Conservancies key to Kenya’s tourism future

With sufficient funding, conservancies in Kenya could cover more than 22% of the country’s total land area by 2040 and generate US$81 million annually from 93 new mid- to high-end tourism facilities.

According to research by the Kenya Wildlife Conservancies Association (KWCA), total private-sector funding of approximately US$2 billion would be required for conservancies to achieve these aims.

As one of the key outcomes of its second Conservancies Investment Forum in August, KWCA released a prospectus showcasing 50 investment-ready opportunities across sectors: eco-tourism, carbon credits, livestock and nature-based enterprises.

Vincent Oluoch, Senior Programmes Officer for Private-Sector Engagement at KWCA, said a number of conservancies attract interest from established eco-tourism operators.

“The investors have particularly appreciated the role of conservancies as offering premium investment opportunities. These discussions are ongoing and KWCA is keenly monitoring them to provide technical and advisory support as and when it is needed by the conservancies,” Oluoch said.

KWCA has submitted a proposal to government to introduce incentives to catalyse investment in conservancies as part of the Draft National Tourism Strategy, he added.

Simon Jones, Founder of NatureScapes, which collaborated with the World Wildlife Fund’s African Nature-Based Tourism Platform to help conservancies create business plans, said there is significant potential in the expansion of conservancy-based tourism.

“If well-planned, tourism is a such a great way for the community to leverage the land and the landscape they own and derive benefits from that. The co-investment model is critical because tourism can be a tough business to get into if you don’t understand it. So these partnerships with investors and operators who have the know-how and market access are important,” said Jones.

Amboseli to become conservancy hub

After the transfer of Amboseli National Park to the Kajiado County, Maasai leaders have committed to adding around 405 000ha of community conservancies around the park, according to Mohanjeet Brar, MD of Gamewatchers and Porini Camps.

“This is the kind of large-scale, community-driven habitat protection that Kenya needs to secure the future of its tourism industry,” said Brar.

“Unless communities are genuine partners and direct beneficiaries of wildlife-based tourism, Kenya’s long-term tourism potential will diminish sharply. Population growth and land subdivision are putting increasing pressure on rangelands and communities will only choose conservation if it delivers meaningful, reliable benefits.”

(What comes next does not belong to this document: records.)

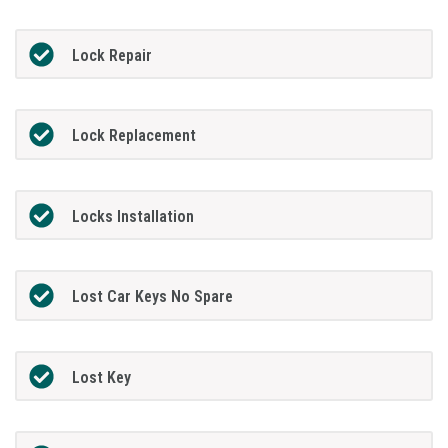
Lock Repair
Lock Replacement
Locks Installation
Lost Car Keys No Spare
Lost Key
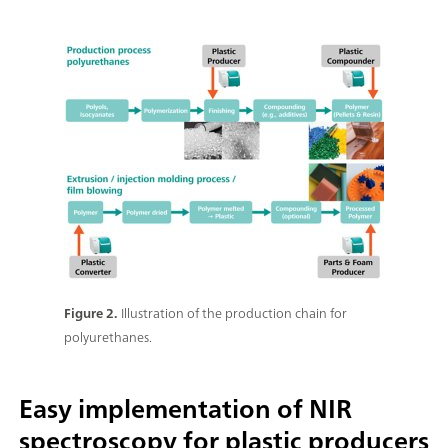
Figure 2.
Illustration of the production chain for
polyurethanes.
Easy implementation of NIR
spectroscopy for plastic producers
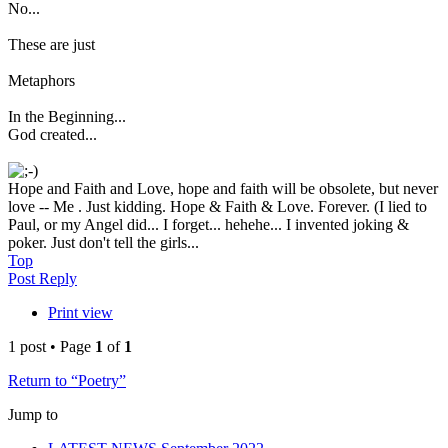
No...
These are just
Metaphors
In the Beginning...
God created...
Hope and Faith and Love, hope and faith will be obsolete, but never
love -- Me . Just kidding. Hope & Faith & Love. Forever. (I lied to
Paul, or my Angel did... I forget... hehehe... I invented joking &
poker. Just don't tell the girls...
Top
Post Reply
Print view
1 post • Page
1
of
1
Return to “Poetry”
Jump to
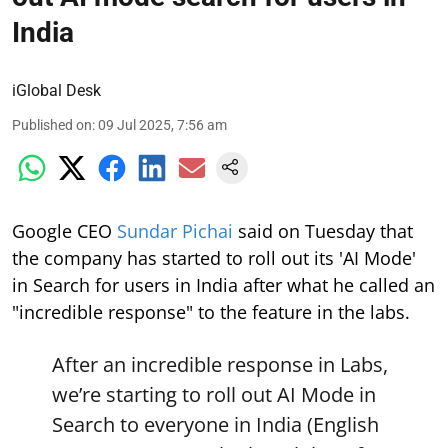
India
iGlobal Desk
Published on
:
09 Jul 2025, 7:56 am
Google CEO
Sundar Pichai
said on Tuesday that
the company has started to roll out its 'AI Mode'
in Search for users in India after what he called an
"incredible response" to the feature in the labs.
After an incredible response in Labs,
we’re starting to roll out AI Mode in
Search to everyone in India (English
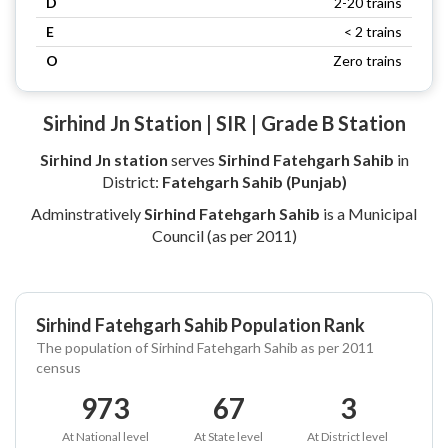
D
2-20 trains
E
< 2 trains
O
Zero trains
Sirhind Jn Station | SIR | Grade B Station
Sirhind Jn station
serves
Sirhind Fatehgarh Sahib
in
District:
Fatehgarh Sahib (Punjab)
Adminstratively
Sirhind Fatehgarh Sahib
is a Municipal
Council (as per 2011)
Sirhind Fatehgarh Sahib Population Rank
The population of Sirhind Fatehgarh Sahib as per 2011
census
973
67
3
At National level
At State level
At District level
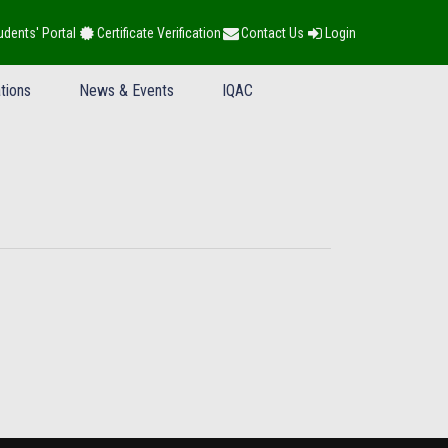
udents' Portal
Certificate Verification
Contact Us
Login
tions
News & Events
IQAC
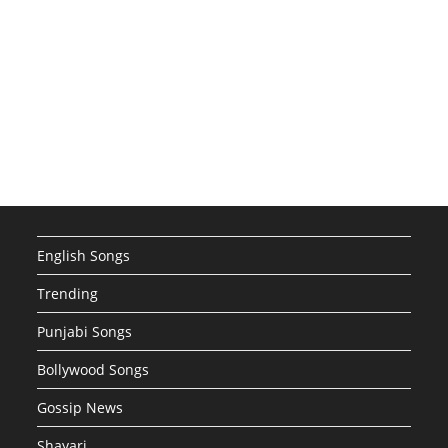
English Songs
Trending
Punjabi Songs
Bollywood Songs
Gossip News
Shayari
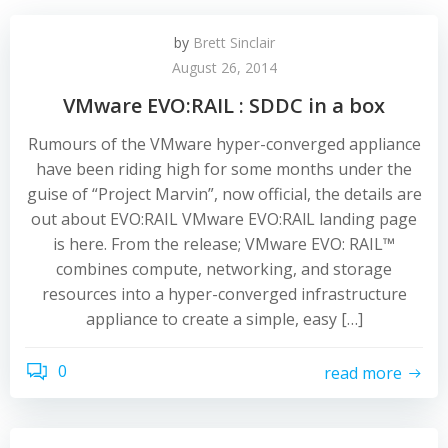
by
Brett Sinclair
August 26, 2014
VMware EVO:RAIL : SDDC in a box
Rumours of the VMware hyper-converged appliance
have been riding high for some months under the
guise of “Project Marvin”, now official, the details are
out about EVO:RAIL VMware EVO:RAlL landing page
is here. From the release; VMware EVO: RAIL™
combines compute, networking, and storage
resources into a hyper-converged infrastructure
appliance to create a simple, easy […]
0
read more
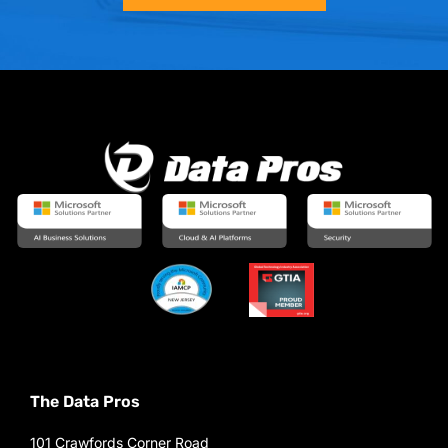
The Data Pros
101 Crawfords Corner Road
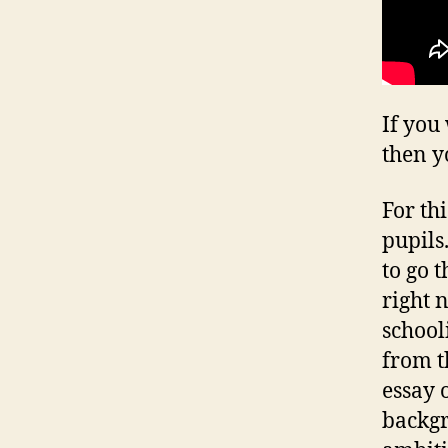
If you
then y
For th
pupils
to go 
right 
schooli
from t
essay 
backgr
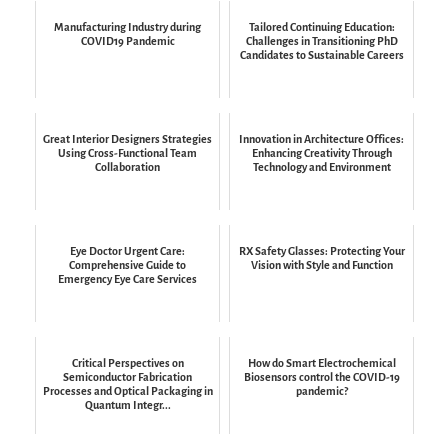
Manufacturing Industry during
Tailored Continuing Education:
COVID19 Pandemic
Challenges in Transitioning PhD
Candidates to Sustainable Careers
Great Interior Designers Strategies
Innovation in Architecture Offices:
Using Cross-Functional Team
Enhancing Creativity Through
Collaboration
Technology and Environment
Eye Doctor Urgent Care:
RX Safety Glasses: Protecting Your
Comprehensive Guide to
Vision with Style and Function
Emergency Eye Care Services
Critical Perspectives on
How do Smart Electrochemical
Semiconductor Fabrication
Biosensors control the COVID-19
Processes and Optical Packaging in
pandemic?
Quantum Integr...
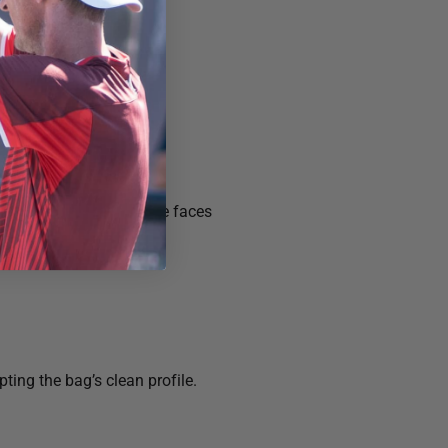
se.
protect composite paddle faces
ting the bag’s clean profile.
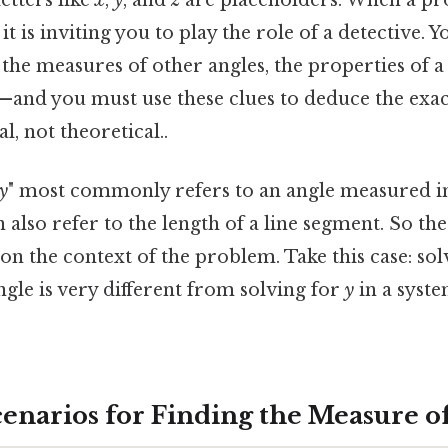
etters like
x
,
y
, and
z
are placeholders. When a pr
, it is inviting you to play the role of a detective. 
the measures of other angles, the properties of a 
—and you must use these clues to deduce the exact
, not theoretical..
y
" most commonly refers to an angle measured in
n also refer to the length of a line segment. So th
on the context of the problem. Take this case: so
ngle is very different from solving for
y
in a syste
arios for Finding the Measure of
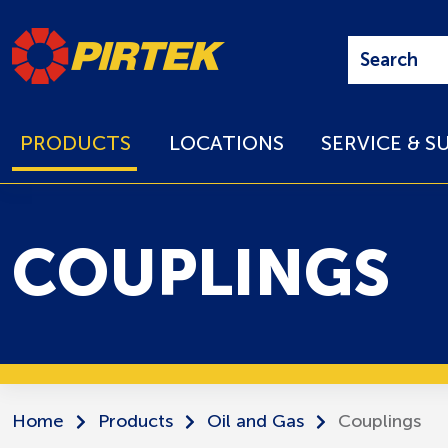
PRODUCTS
LOCATIONS
SERVICE & S
COUPLINGS
Home
Products
Oil and Gas
Couplings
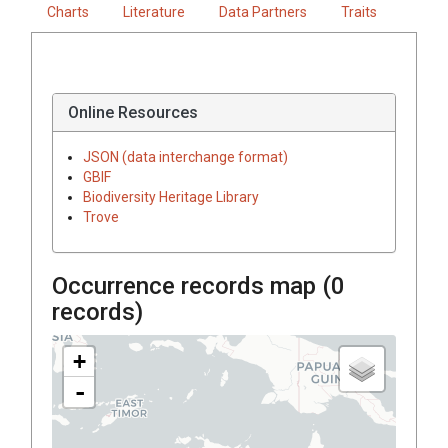
Charts
Literature
Data Partners
Traits
Online Resources
JSON (data interchange format)
GBIF
Biodiversity Heritage Library
Trove
Occurrence records map (
0
records)
+
-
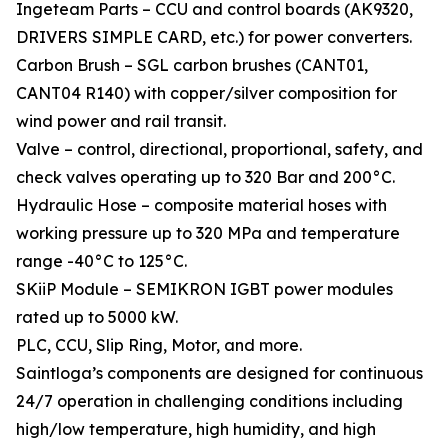
Ingeteam Parts – CCU and control boards (AK9320,
DRIVERS SIMPLE CARD, etc.) for power converters.
Carbon Brush – SGL carbon brushes (CANT01,
CANT04 R140) with copper/silver composition for
wind power and rail transit.
Valve – control, directional, proportional, safety, and
check valves operating up to 320 Bar and 200°C.
Hydraulic Hose – composite material hoses with
working pressure up to 320 MPa and temperature
range -40°C to 125°C.
SKiiP Module – SEMIKRON IGBT power modules
rated up to 5000 kW.
PLC, CCU, Slip Ring, Motor, and more.
Saintloga’s components are designed for continuous
24/7 operation in challenging conditions including
high/low temperature, high humidity, and high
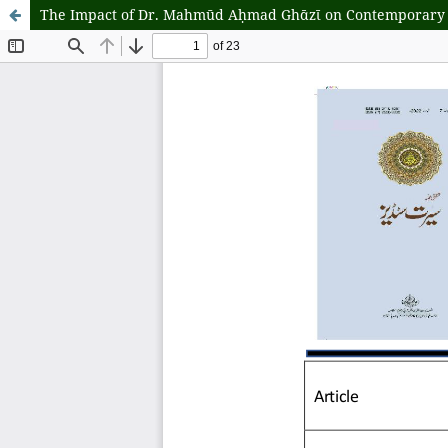
The Impact of Dr. Mahmūd Aḥmad Ghᾱzῑ on Contemporary Sty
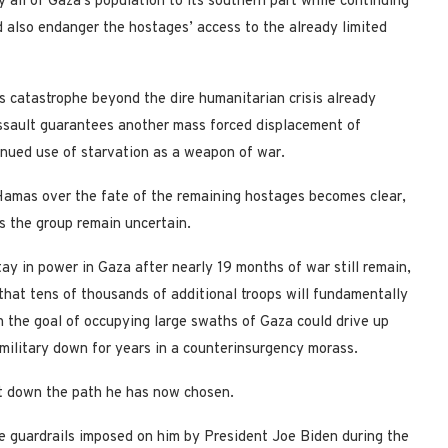
ly all of Gaza’s population to its southern part while continuing
ld also endanger the hostages’ access to the already limited
s catastrophe beyond the dire humanitarian crisis already
assault guarantees another mass forced displacement of
inued use of starvation as a weapon of war.
 Hamas over the fate of the remaining hostages becomes clear,
vis the group remain uncertain.
y in power in Gaza after nearly 19 months of war still remain,
 that tens of thousands of additional troops will fundamentally
h the goal of occupying large swaths of Gaza could drive up
e military down for years in a counterinsurgency morass.
st down the path he has now chosen.
e guardrails imposed on him by President Joe Biden during the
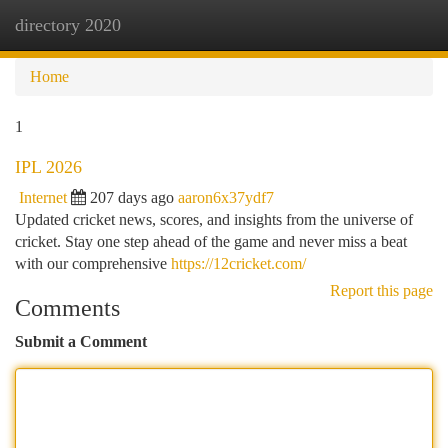
directory 2020
Togg
navi
Home
1
IPL 2026
Internet
207 days ago
aaron6x37ydf7
Updated cricket news, scores, and insights from the universe of
cricket. Stay one step ahead of the game and never miss a beat
with our comprehensive
https://12cricket.com/
Report this page
Comments
Submit a Comment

Porini Camps has played a role in the development of eco-tourism products in five conservancies around Kenya. Brar said, with visitor pressures increasing in parts of the Maasai Mara, conservancies are vital for their role in reinforcing healthy ecosystems, strong community benefits and low-density tourism.

“A key part of our model is that every room must secure over 280ha of protected habitat, effectively limiting vehicles to about 570ha per vehicle. This ensures wildlife thrives, landscapes remain pristine and guests enjoy a truly exclusive experience,” said Brar, pointing out that this model led to increasing wildlife numbers, particularly big cats.

Oluoch pointed out that conservancies are key for the protection of endangered wildlife species.

“We have, for example, 90% of the global population of hirolas in Kenyan conservancies, along with 72% of white rhino and 40% of black rhino national populations.”

Multiple revenue streams

Brar stressed the importance of diversifying revenue streams to fully capitalise on the potential of conservancies.

“While our eco-tourism model already generates substantial value – direct payments to landowners, local employment, improved quality of life, stronger livestock returns through managed grazing and many local enterprises that supply tourism – we must strengthen it further due to increasing population, land pressures, subdivision and competing land uses offering higher short-term returns.”

Porini plans to amplify community earnings through measures such as nature credits, carbon credits and livestock incentives.